» **ACTIVITY**: Write out exactly the lines of the entries below from the one holding "Shop hoa tươi tại Xã Na Cô Sa Huyện" to the one holding "đám tang, hoa 20/10, hoa 8/3, hoa 20/11 …", inclusive, and leave out all other lines.

(Dataset entries)

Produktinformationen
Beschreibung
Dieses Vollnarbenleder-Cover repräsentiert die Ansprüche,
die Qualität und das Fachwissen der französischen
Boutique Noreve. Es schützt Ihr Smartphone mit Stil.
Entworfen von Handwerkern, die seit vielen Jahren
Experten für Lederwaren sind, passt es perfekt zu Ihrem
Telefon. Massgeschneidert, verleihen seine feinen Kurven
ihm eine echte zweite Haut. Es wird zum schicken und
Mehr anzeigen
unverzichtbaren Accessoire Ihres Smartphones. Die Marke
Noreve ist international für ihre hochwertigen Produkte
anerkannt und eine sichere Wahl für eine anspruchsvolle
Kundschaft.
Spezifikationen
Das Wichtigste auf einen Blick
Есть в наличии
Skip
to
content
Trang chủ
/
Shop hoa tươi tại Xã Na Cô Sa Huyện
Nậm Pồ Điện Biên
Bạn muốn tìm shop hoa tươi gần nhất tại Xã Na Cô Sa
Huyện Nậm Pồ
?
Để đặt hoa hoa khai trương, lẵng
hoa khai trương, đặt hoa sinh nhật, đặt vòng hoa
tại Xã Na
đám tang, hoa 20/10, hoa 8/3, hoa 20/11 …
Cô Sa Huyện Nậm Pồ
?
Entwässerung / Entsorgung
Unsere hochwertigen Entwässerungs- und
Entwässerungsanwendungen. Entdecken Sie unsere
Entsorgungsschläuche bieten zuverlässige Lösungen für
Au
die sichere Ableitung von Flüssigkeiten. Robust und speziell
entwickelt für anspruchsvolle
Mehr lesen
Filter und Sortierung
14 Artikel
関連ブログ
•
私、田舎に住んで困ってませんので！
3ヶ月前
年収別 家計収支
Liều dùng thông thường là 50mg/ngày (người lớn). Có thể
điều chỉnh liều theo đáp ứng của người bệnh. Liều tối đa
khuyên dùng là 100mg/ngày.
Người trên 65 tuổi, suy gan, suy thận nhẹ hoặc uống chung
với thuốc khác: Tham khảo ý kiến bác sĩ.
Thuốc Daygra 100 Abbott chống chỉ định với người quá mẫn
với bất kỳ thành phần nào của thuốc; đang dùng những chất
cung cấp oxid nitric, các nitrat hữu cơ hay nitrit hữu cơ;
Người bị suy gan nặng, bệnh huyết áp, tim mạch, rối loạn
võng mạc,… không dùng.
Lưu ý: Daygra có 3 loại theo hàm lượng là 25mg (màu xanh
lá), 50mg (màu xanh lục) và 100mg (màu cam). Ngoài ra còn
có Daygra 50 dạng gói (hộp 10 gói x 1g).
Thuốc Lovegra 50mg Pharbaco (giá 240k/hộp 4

» **ANSWER BOX**:
Shop hoa tươi tại Xã Na Cô Sa Huyện
Nậm Pồ Điện Biên
Bạn muốn tìm shop hoa tươi gần nhất tại Xã Na Cô Sa
Huyện Nậm Pồ
?
Để đặt hoa hoa khai trương, lẵng
hoa khai trương, đặt hoa sinh nhật, đặt vòng hoa
tại Xã Na
đám tang, hoa 20/10, hoa 8/3, hoa 20/11 …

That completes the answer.